Revision tracking records:
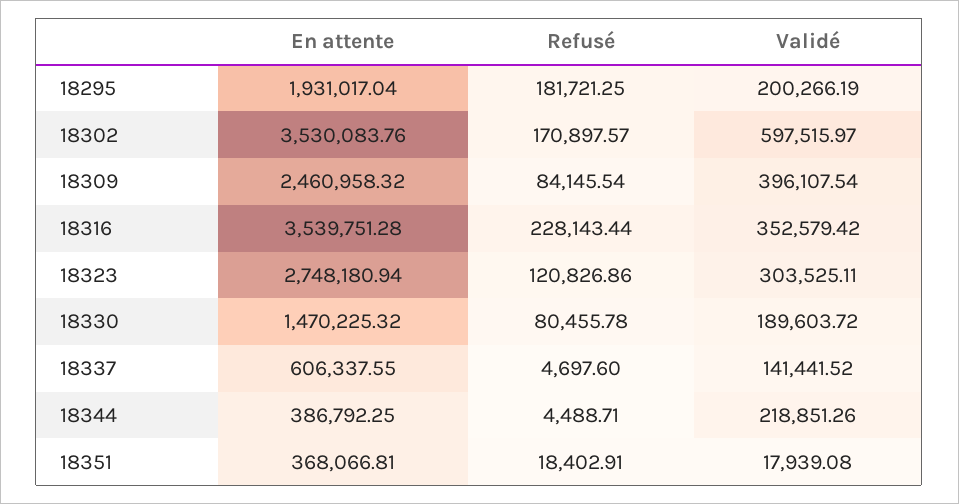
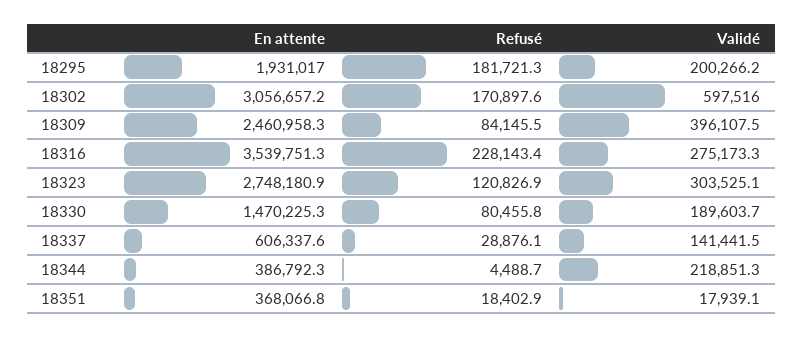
En attente, 18302: 3530083.76 -> 3056657.2
Validé, 18316: 352579.42 -> 275173.3
Refusé, 18337: 4697.6 -> 28876.1

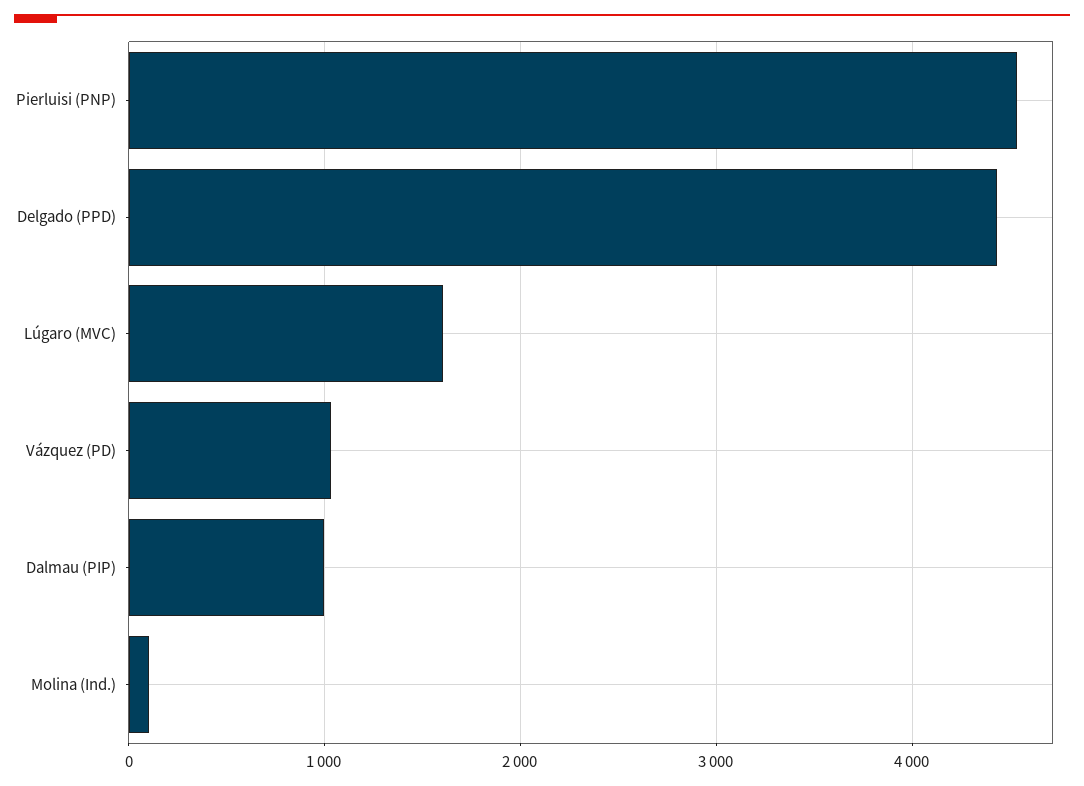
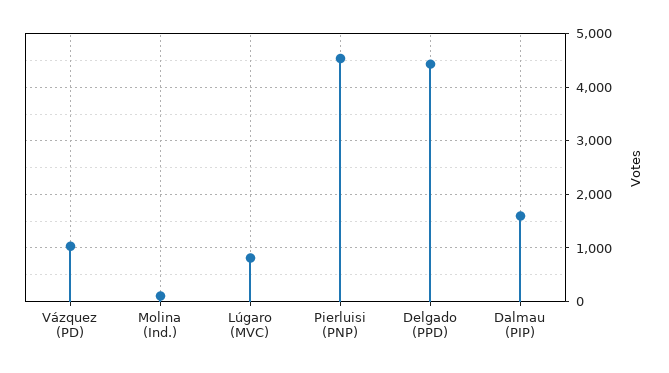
Lúgaro (MVC): 1600 -> 800
Dalmau (PIP): 1000 -> 1600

Task item:
The finished copy should match the data above word for word and contain no pictures.

Finished task:
En attente, 18302: 3530083.76 -> 3056657.2
Validé, 18316: 352579.42 -> 275173.3
Refusé, 18337: 4697.6 -> 28876.1

Lúgaro (MVC): 1600 -> 800
Dalmau (PIP): 1000 -> 1600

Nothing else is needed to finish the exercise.